Dear Editor,

Endothelial complications are important causes of mortality after allogeneic stem cell transplantation (alloSCT) and can be predicted by endothelial activation and stress index (EASIX) [1,2,3]. EASIX integrates basic laboratory parameters (LDH, creatinine, and platelets) characterizing transplant-associated thrombotic microangiopathy and is prognostic for outcome in a variety of clinical settings, including coronavirus disease 2019 (COVID-19) and chimeric antigen receptor T (CAR-T) cell therapy [4, 5].

Sepsis is a dysfunctional endothelial response to harmful microorganisms. We hypothesized that EASIX may predict hazard of sepsis.

In this retrospective evaluation, 1290 adult patients allografted at our institution between 2004 and 2018 were assessed for presence of sepsis, neutropenic fever, and infectious pathogens within 50 days after transplantation. Neutropenic fever was graded according to the 2010 Infectious Diseases Society of America (IDSA) guidelines, while sepsis and septic shock were defined according to the modified Sepsis-3 guidelines by the Intensive Care Working Party (iCHOP) of the German Society of Hematology and Medical Oncology (DGHO) for neutropenic cancer patients (see supplements). Established pre-transplant scores and additional serum markers [Ferritin, interferon-gamma (IFNγ), CXCL9, interleukin (IL)-18, suppressor of tumorigenicity 2 (ST-2)], and soluble thrombomodulin (sCD141) were assessed longitudinally before and after transplantation (supplements) and correlated with outcome. EASIX was calculated as LDH(U/L)*creatinine(mg/dl)/platelets (per nl). For risk factor evaluation, patients were randomly allocated 1:1 to a training and a validation cohort, respectively.

Neutropenic fever occurred in 77%, while infectious pathogens could be identified in 31% of patients. Sepsis was diagnosed in 7.2% of patients (Suppl. Tables 1, 2). Patients who developed sepsis had higher median EASIX values before conditioning (EASIX-pre) and at any later time point until day+28 irrespective of pathogen detection (Fig. 1A).

Fig. 1
figure 1

A Box plot comparison of EASIX before and after alloSCT in patients who did or did not develop sepsis within 50 days after transplantation (full cohort). Sepsis patients were subgrouped by pathogen detection. B Prediction error curves for multivariate cause-specific Cox regression in the validation cohort (n = 613, complete case analysis). All multivariate models were established in the training cohort (n = 609) and included EASIX contrasted with multivariate models without EASIX. C Exploratory, time-dependent, competing risk ROC analysis with sepsis as endpoint (full dataset included). D Univariate cause-specific Cox regression with endpoint sepsis in the validation cohort (n = 525, complete case analysis), models established in the training cohort (n = 539). E Comparison of univariate time-dependent area under the curve (AUC) curves of different risk scores for end point NRM within the first 6 months after alloSCT in the full dataset. C–E EBMT, European Society for Blood and Marrow Transplantation, HCT-CI, Hematopoietic Cell Transplant-Co-morbidity Index, CIBMTR-VOD, Center for International Blood & Marrow Transplant Research—Veno-occlusive disease score)

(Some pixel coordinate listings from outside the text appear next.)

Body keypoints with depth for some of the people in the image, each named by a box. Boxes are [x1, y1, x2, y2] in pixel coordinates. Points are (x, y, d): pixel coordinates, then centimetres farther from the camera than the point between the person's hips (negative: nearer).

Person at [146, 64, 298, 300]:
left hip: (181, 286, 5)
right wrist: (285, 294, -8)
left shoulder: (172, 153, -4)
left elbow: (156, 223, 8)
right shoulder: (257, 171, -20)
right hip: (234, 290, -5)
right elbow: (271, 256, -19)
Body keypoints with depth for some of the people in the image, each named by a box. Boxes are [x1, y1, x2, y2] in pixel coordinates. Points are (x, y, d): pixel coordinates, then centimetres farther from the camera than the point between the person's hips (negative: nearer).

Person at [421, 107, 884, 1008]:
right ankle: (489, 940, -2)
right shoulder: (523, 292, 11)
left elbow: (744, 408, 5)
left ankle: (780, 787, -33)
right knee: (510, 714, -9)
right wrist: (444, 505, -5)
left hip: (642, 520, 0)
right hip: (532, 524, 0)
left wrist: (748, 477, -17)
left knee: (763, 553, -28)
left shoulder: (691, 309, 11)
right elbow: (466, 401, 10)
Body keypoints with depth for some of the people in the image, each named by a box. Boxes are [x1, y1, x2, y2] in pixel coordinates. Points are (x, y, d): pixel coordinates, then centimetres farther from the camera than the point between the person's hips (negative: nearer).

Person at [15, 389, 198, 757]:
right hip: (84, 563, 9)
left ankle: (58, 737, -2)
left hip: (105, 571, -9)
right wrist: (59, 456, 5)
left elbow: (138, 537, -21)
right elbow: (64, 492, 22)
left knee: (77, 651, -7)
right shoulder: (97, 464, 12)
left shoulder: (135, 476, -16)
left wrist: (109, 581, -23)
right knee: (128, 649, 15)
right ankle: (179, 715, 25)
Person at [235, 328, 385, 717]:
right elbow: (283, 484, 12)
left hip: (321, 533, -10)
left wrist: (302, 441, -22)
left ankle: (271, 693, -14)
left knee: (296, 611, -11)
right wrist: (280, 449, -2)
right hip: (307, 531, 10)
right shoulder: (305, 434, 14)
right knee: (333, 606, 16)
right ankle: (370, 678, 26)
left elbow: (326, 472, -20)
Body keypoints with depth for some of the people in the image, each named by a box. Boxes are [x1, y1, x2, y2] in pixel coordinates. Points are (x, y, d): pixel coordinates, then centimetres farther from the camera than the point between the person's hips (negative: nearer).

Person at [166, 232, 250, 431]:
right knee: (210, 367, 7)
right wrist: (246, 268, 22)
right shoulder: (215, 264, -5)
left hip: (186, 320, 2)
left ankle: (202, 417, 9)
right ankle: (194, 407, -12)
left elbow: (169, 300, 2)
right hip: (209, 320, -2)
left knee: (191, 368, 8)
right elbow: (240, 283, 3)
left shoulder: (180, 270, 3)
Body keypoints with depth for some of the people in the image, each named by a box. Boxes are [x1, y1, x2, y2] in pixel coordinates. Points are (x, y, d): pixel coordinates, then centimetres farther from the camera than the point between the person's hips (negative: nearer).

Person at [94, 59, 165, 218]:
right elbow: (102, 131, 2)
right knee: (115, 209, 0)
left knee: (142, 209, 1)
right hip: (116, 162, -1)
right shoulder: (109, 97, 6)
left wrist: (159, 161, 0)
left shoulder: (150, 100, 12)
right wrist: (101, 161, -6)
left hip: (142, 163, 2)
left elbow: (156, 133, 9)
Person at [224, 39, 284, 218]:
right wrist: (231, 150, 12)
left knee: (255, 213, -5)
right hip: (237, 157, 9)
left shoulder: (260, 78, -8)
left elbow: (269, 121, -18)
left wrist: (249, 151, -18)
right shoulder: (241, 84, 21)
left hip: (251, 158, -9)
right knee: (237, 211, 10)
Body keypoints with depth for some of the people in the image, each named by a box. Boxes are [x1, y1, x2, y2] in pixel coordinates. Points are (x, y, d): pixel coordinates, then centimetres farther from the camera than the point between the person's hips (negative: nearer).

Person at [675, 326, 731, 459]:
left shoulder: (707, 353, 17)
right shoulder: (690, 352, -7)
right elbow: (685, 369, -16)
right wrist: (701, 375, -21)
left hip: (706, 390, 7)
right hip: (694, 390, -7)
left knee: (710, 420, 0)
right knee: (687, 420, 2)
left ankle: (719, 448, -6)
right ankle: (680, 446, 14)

In the training cohort, EASIX-pre was the only marker significantly associated with hazard of sepsis in multivariable cause-specific Cox regression analyses (HR 2.3 for a two-fold change, p < 0.001, Suppl. Table 3). When EASIX-pre was replaced by its three single parameters in a separate multivariable analysis, LDH and platelets but not creatinine were significantly associated with sepsis risk (suppl. Table 4).

Based on Gray’s maximally selected rank statistics performed in the training cohort, EASIX was dichotomized into a "low-risk" group (EASIX < 2.32) and a "high-risk" group (EASIX > 2.32). Using this cut-off for multivariable Cox regression analysis in the validation cohort, we observed a cause-specific HR of 16.1 (7.0–36.9) for EASIX > 2.32 with respect to time to sepsis, corresponding to 7/462 sepsis events (1.5%) in the low-risk group vs 40/172 (23%) in the high-risk group (Suppl. Table 5). Prediction errors measured via time-dependent Brier score were smaller for the model including EASIX (Fig. 1B).

Sepsis risk was also significantly associated with post-, but not with pre-transplant levels of the endothelial vulnerability markers ST-2 and IL-18, but not with IFNγ, CXCL9, and sCD141 (Suppl. Figure 2). EASIX was superior to other established transplantation risk scores for predicting sepsis and 6-month non-relapse mortality (Fig. 1C–E).

Limitations of the study are its retrospective design and the single-center analysis.

In conclusion, EASIX-pre is a powerful prognostic marker of sepsis after alloSCT and might be used for guiding risk-adapted prevention strategies.